Along continental margins occur other special features of the deep-sea bottom called

“cold seeps” and consisting in seepage of hydrogen sulfide, methane (sometime methane-hydrate ice) or hydrocarbonated fluids (Dugan and Flemings, 2000). These fluids are released in the form of brine and settle along the bottom like lakes, because of their high density.

Living communities associated with the cold seeps are similar in density and composition to those found near the hydrothermal vents and include, at the base of the food web, chemosynthetic bacteria metabolizing sulfides and methane (Knittel et al., 2005). Compared with the short lasting vents (a couple of years only) cold seeps are relatively stable systems sheltering among the longest living invertebrates, as the tube worm Lamellibrachia luymesi, which can live up to 250 years (Bergquist et al., 2000).

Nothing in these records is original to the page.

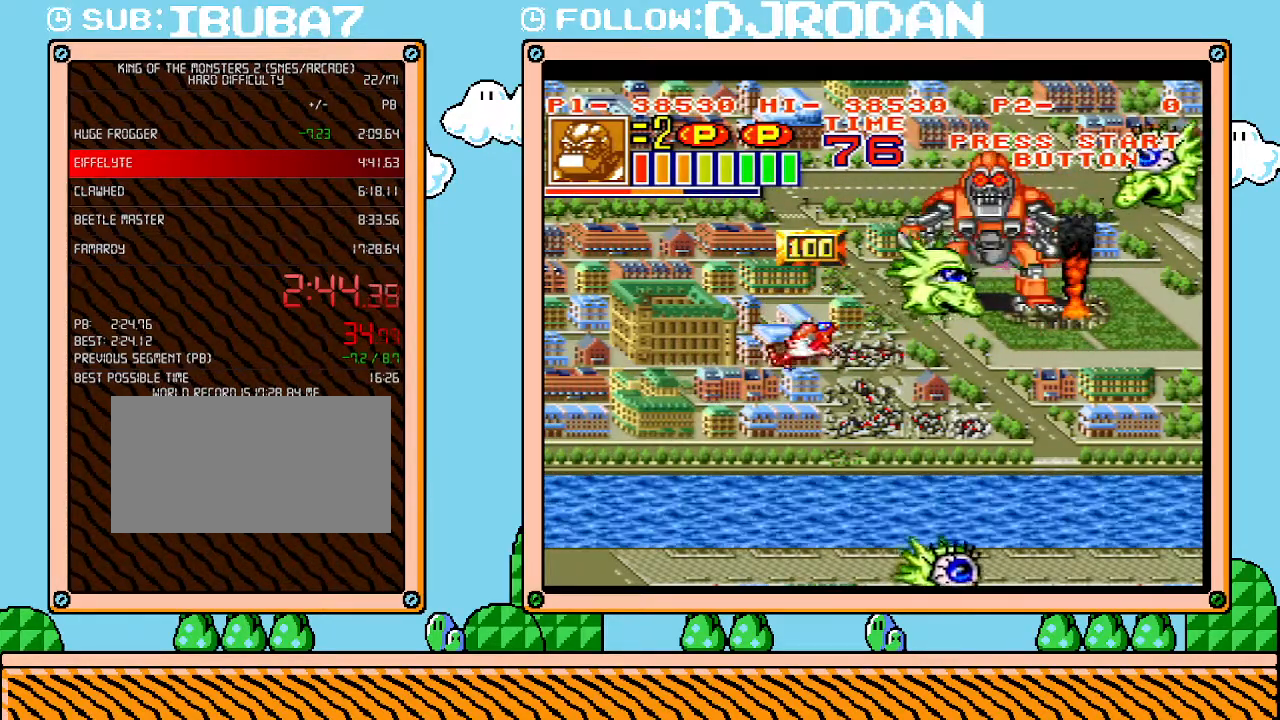
{"buttons": ["L1"], "events": []}
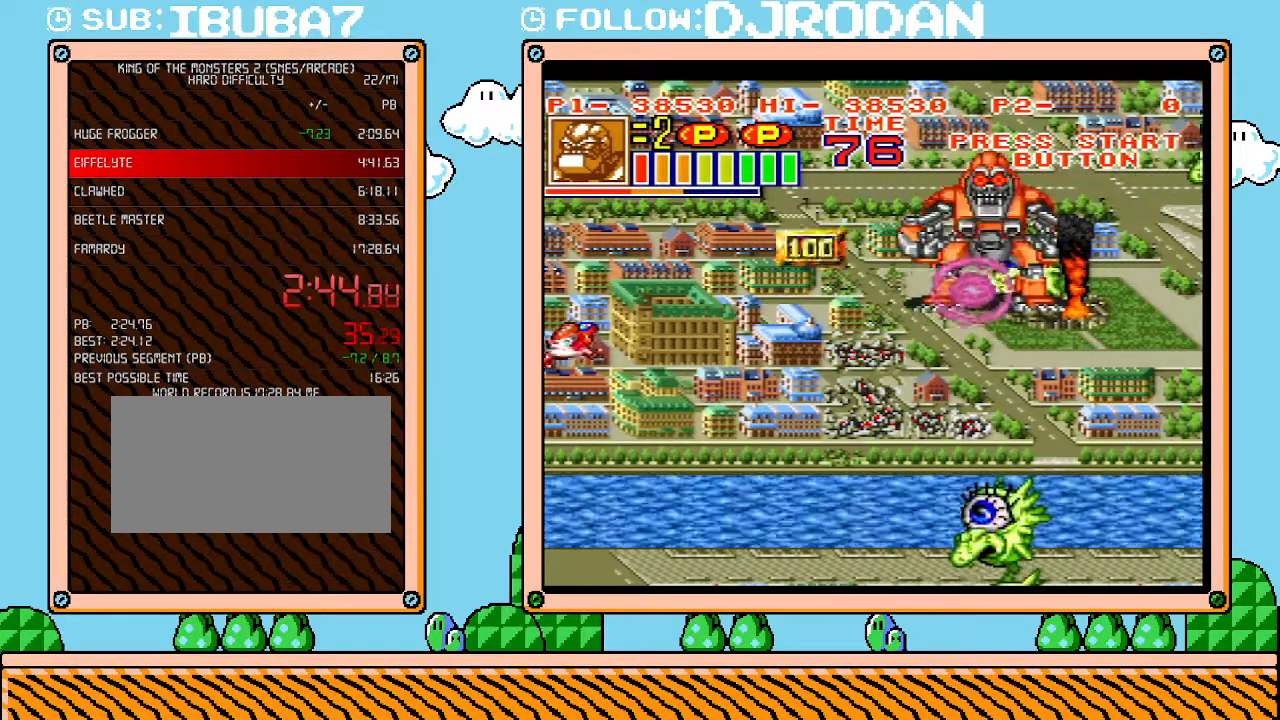
{"buttons": ["L1"], "events": []}
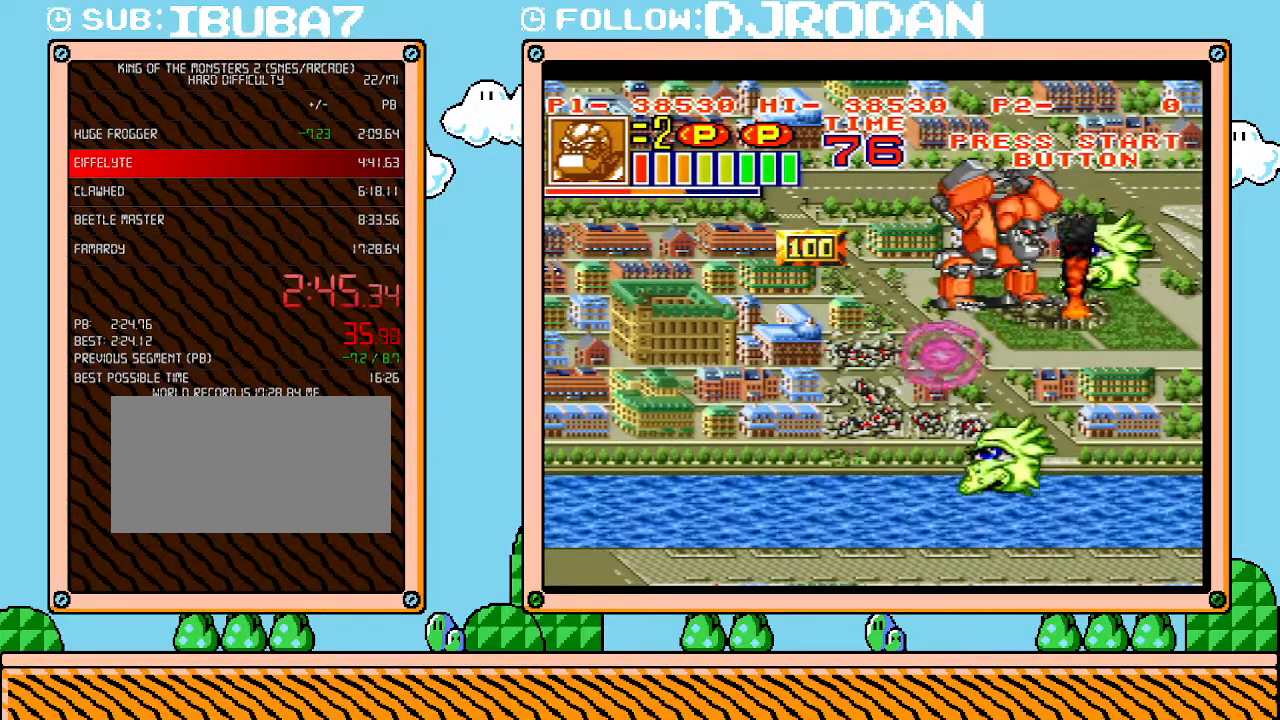
{"buttons": ["L1"], "events": []}
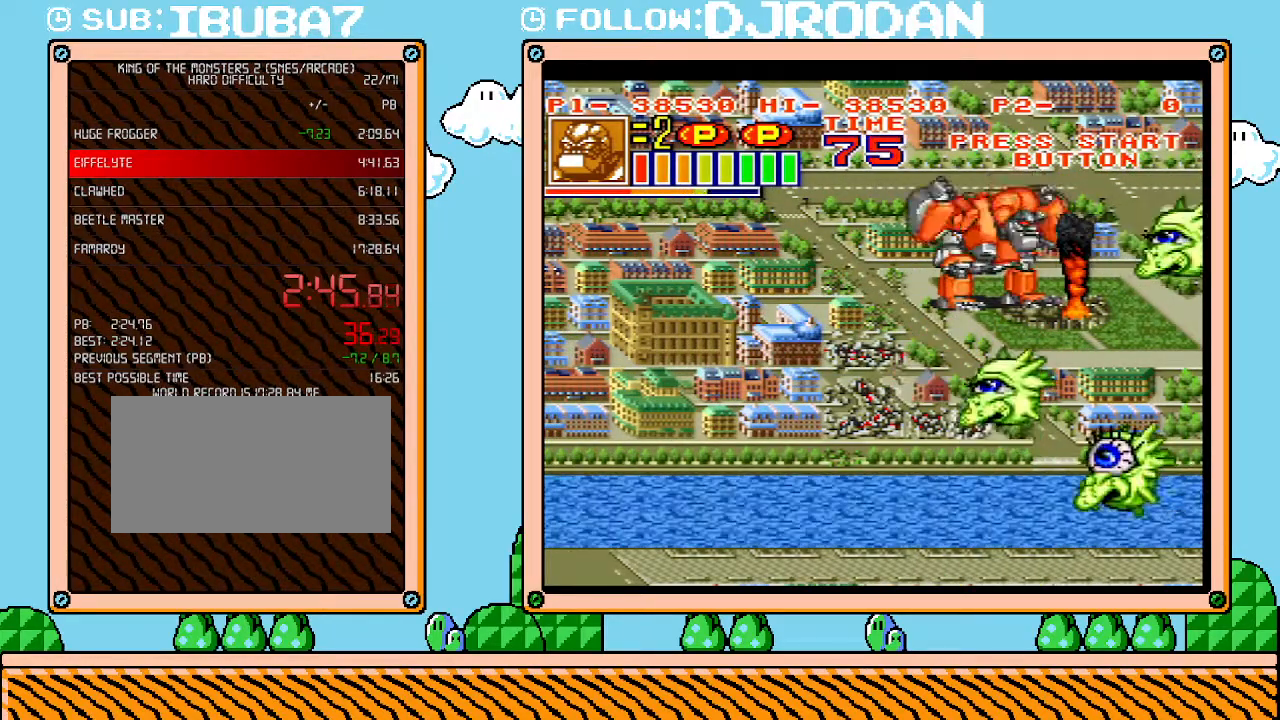
{"buttons": ["L1"], "events": []}
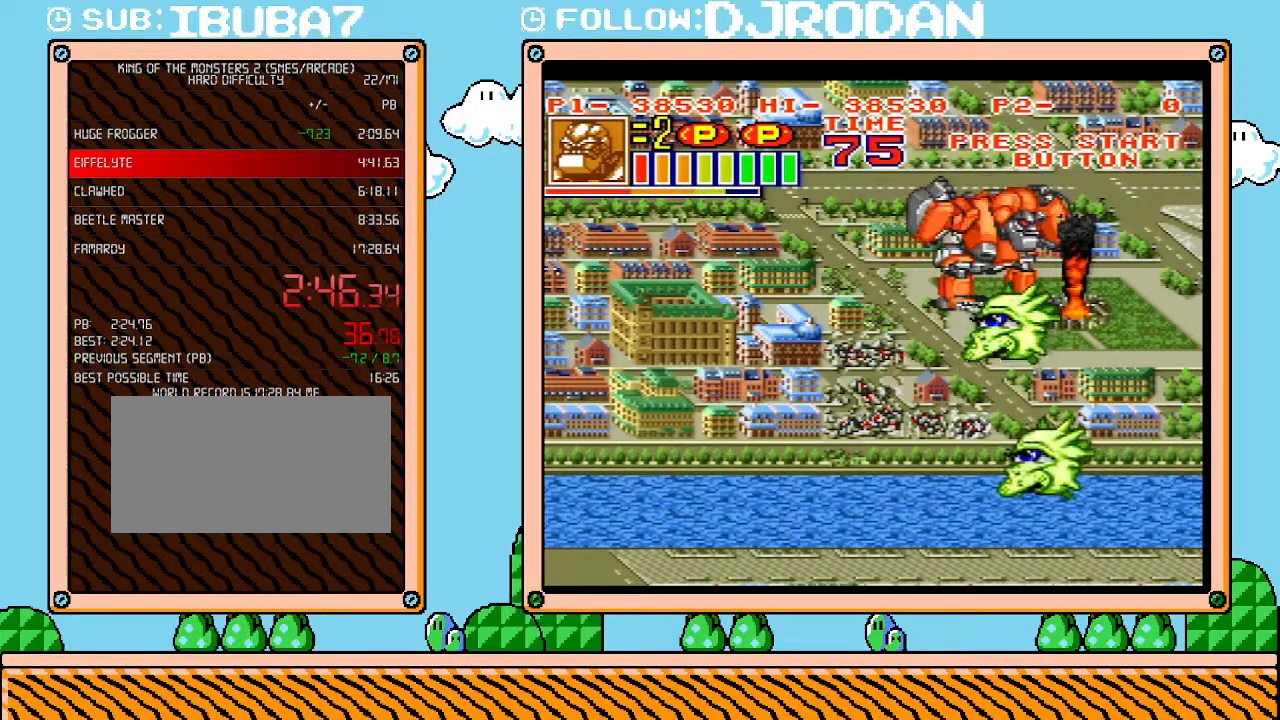
{"buttons": ["L1"], "events": []}
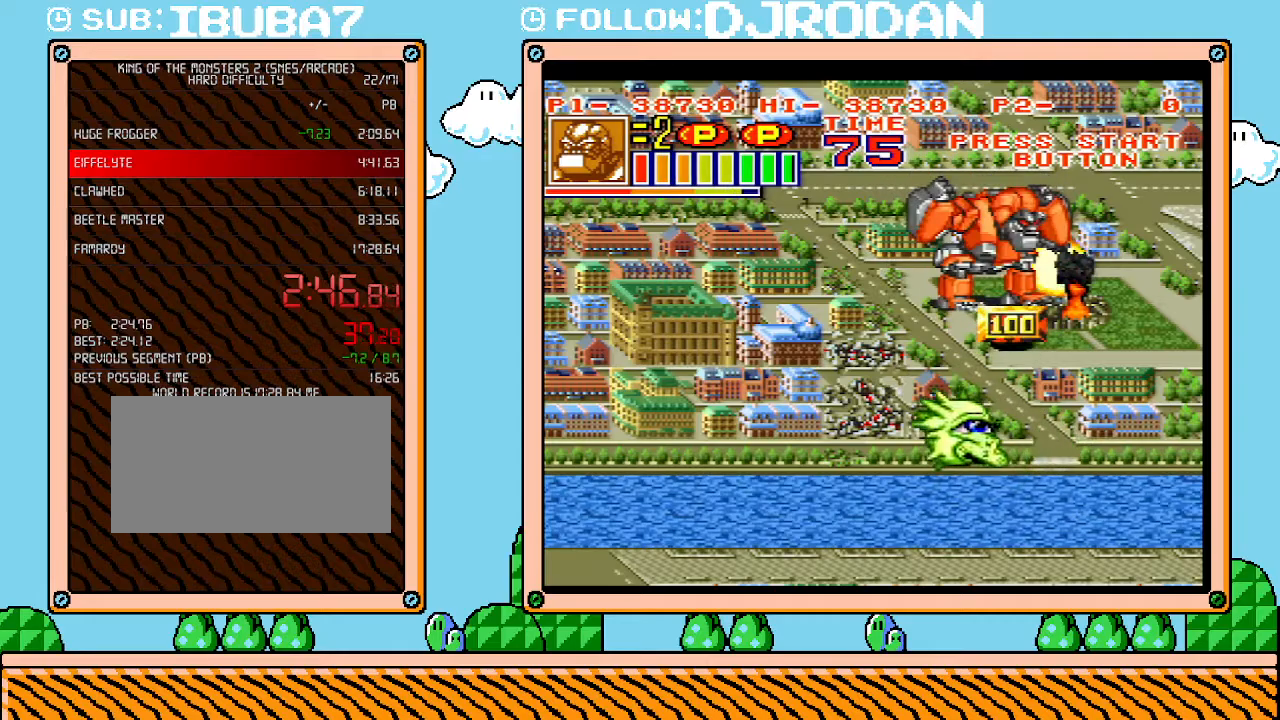
{"buttons": ["L1"], "events": []}
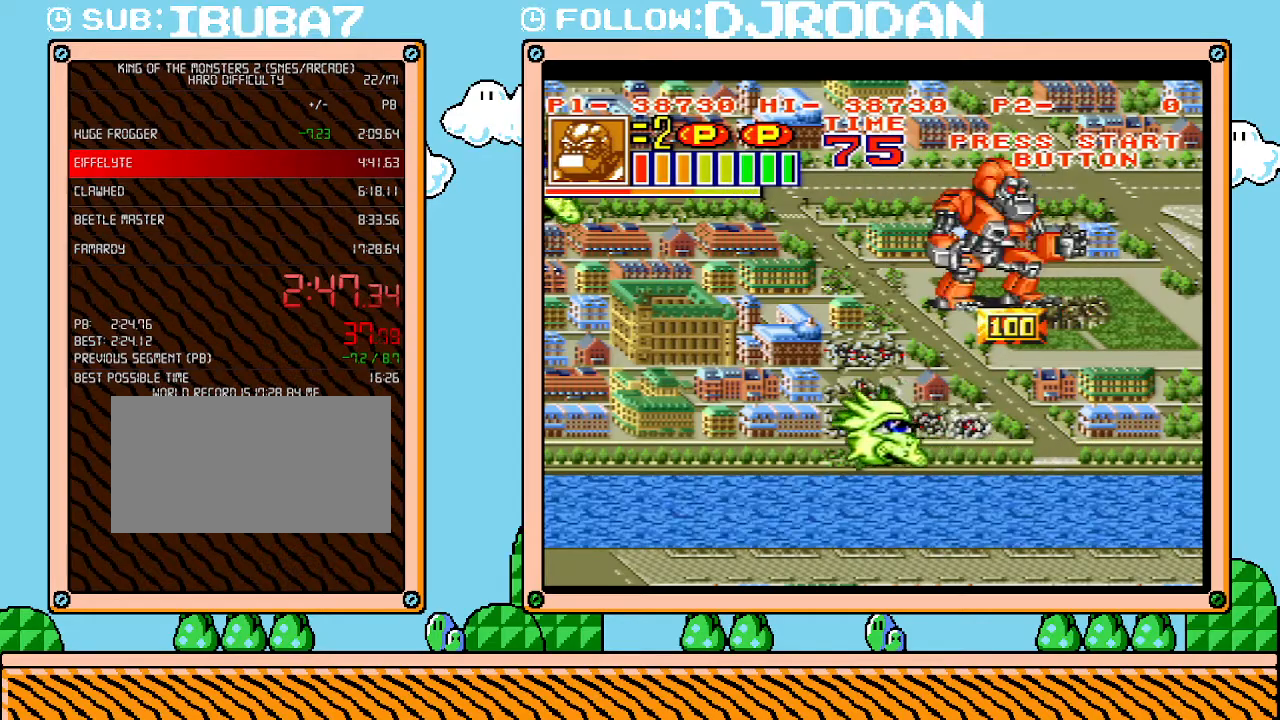
{"buttons": ["DPAD_UP", "DPAD_LEFT"], "events": [[167, "DPAD_DOWN", "down"], [167, "L1", "up"], [367, "DPAD_DOWN", "up"], [367, "DPAD_RIGHT", "down"], [383, "DPAD_RIGHT", "up"], [383, "DPAD_UP", "down"], [450, "DPAD_LEFT", "down"]]}
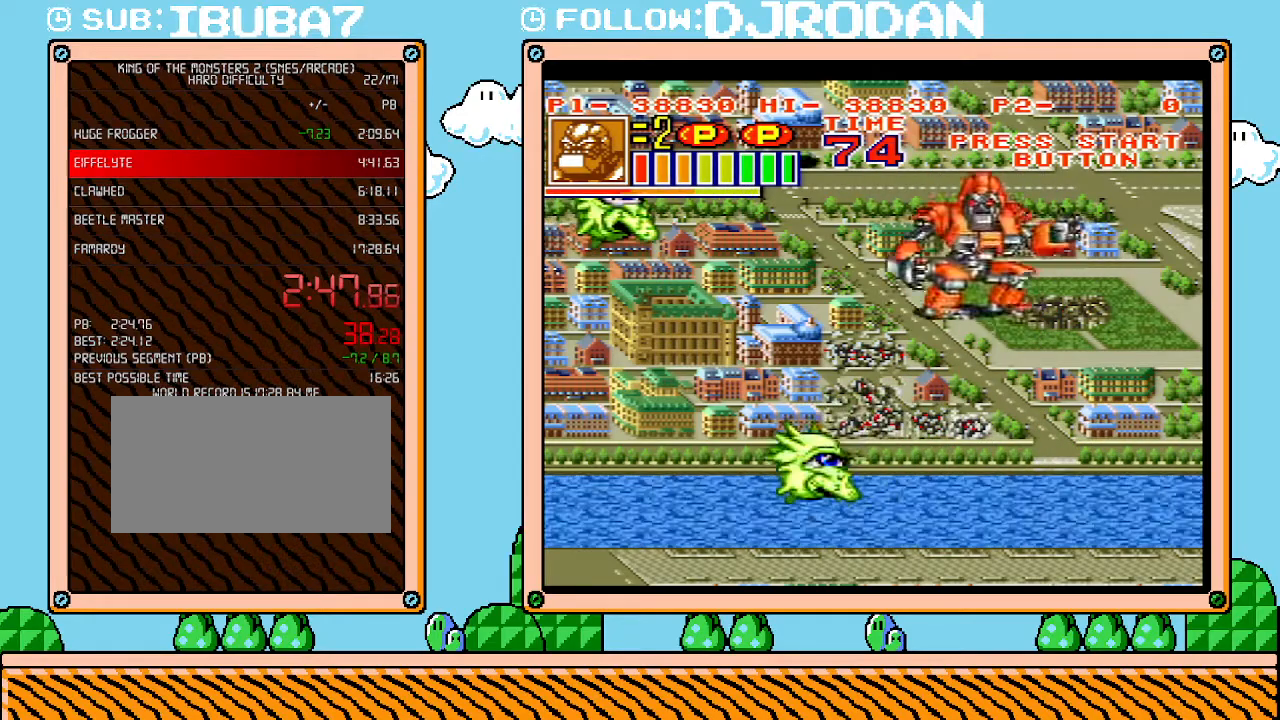
{"buttons": ["DPAD_LEFT"], "events": [[67, "DPAD_UP", "up"], [267, "DPAD_LEFT", "up"], [267, "DPAD_UP", "down"], [383, "DPAD_LEFT", "down"], [417, "DPAD_UP", "up"]]}
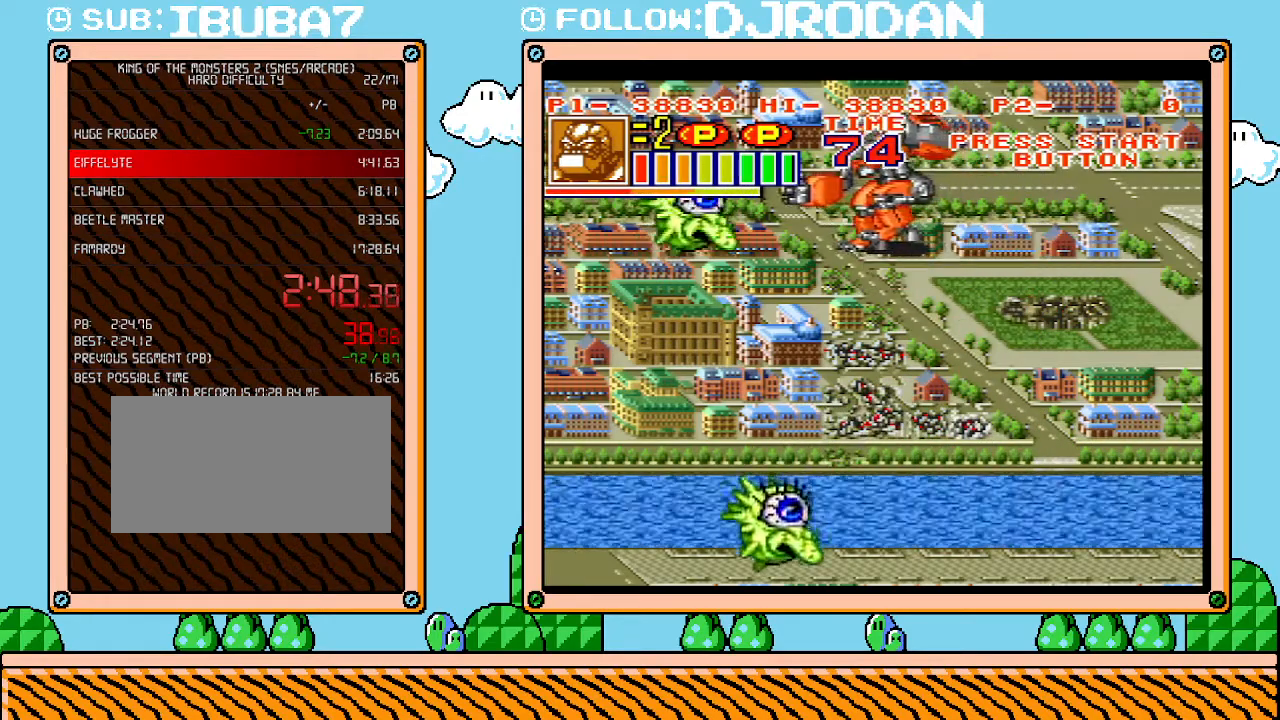
{"buttons": ["DPAD_LEFT"], "events": [[17, "DPAD_LEFT", "up"], [417, "DPAD_LEFT", "down"]]}
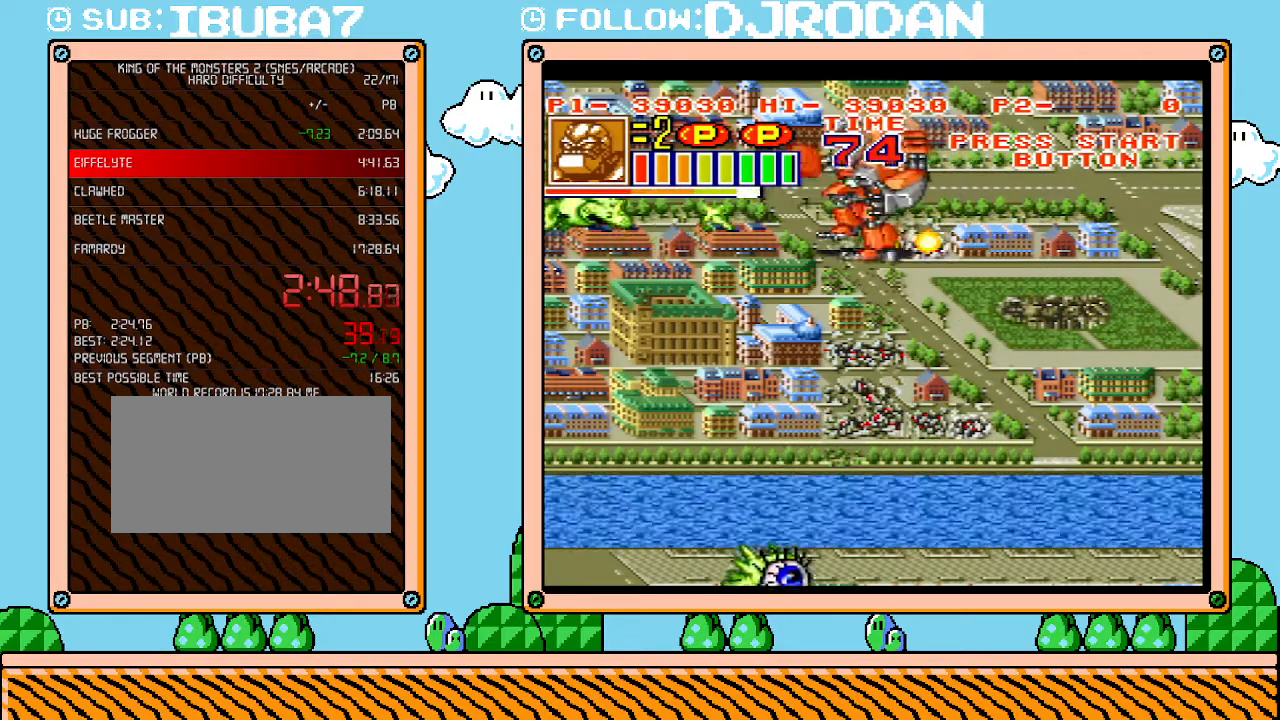
{"buttons": [], "events": [[267, "DPAD_LEFT", "up"]]}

The third kind of special habitat induced by geothermal activity is also found near the continental margins and is composed of mud volcanoes and seamounts. Mud volcanoes are also considered as a kind of seep and consist in a mixture of mud, water and gases (mainly methane) forming characteristic domes at the surface of the sea floor. Immediate surroundings of mud volcanoes are found to be rich in micro-organisms and notably, there again, in chemosynthetic bacteria (Niemann et al., 2006). Seamounts consist in undersea mountains (typically extinct volcanoes progressively covered by sediment) higher than 1000 m. Because they are from volcanic rock, they offer a substrate much harder than the surrounding sedimentary floor and thus shelter different types of organisms including suspension feeders as sponges and corals. Moreover, their shapes disturb deep currents and induce upwelling, which bring nutrients to the euphotic zone. This locally enhances biological activity and increases concentration of living organisms. For that reason, seamounts are strategic stops for large migratory animals and also aggregate numerous visitors (Morato et al., 2008). Finally, the deep-sea bottom appears to be much less featureless than it has been supposed during the past. Local geological events create remarkable habitats for remarkable organisms.